(WORK REQUEST): Retype the lines of the records starting at the line that contains "défis mentaux en" and ending at the line that contains "mettais. Ma tête roulait même quand je ne", both included, with every character and line break kept the same.

(DATA EXCERPTS):
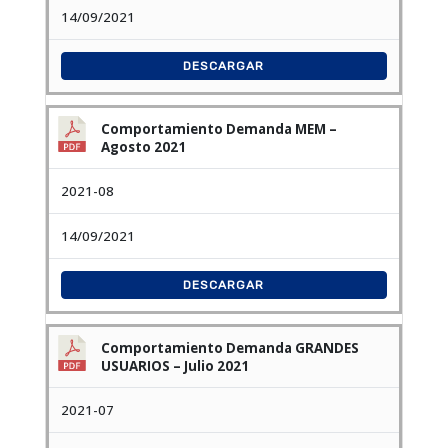
14/09/2021
DESCARGAR
Comportamiento Demanda MEM –
Agosto 2021
2021-08
14/09/2021
DESCARGAR
Comportamiento Demanda GRANDES
USUARIOS – Julio 2021
2021-07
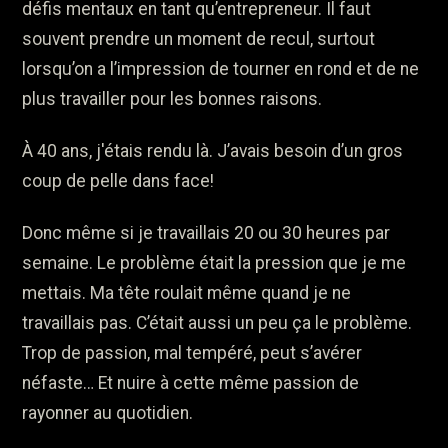
défis mentaux en tant qu’entrepreneur. Il faut
souvent prendre un moment de recul, surtout
lorsqu’on a l’impression de tourner en rond et de ne
plus travailler pour les bonnes raisons.
À 40 ans, j'étais rendu là. J’avais besoin d’un gros
coup de pelle dans face!
Donc même si je travaillais 20 ou 30 heures par
semaine. Le problème était la pression que je me
mettais. Ma tête roulait même quand je ne
travaillais pas. C’était aussi un peu ça le problème.
Trop de passion, mal tempéré, peut s’avérer
néfaste… Et nuire à cette même passion de
rayonner au quotidien.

(EXERCISE ANSWER):
défis mentaux en tant qu’entrepreneur. Il faut
souvent prendre un moment de recul, surtout
lorsqu’on a l’impression de tourner en rond et de ne
plus travailler pour les bonnes raisons.
À 40 ans, j'étais rendu là. J’avais besoin d’un gros
coup de pelle dans face!
Donc même si je travaillais 20 ou 30 heures par
semaine. Le problème était la pression que je me
mettais. Ma tête roulait même quand je ne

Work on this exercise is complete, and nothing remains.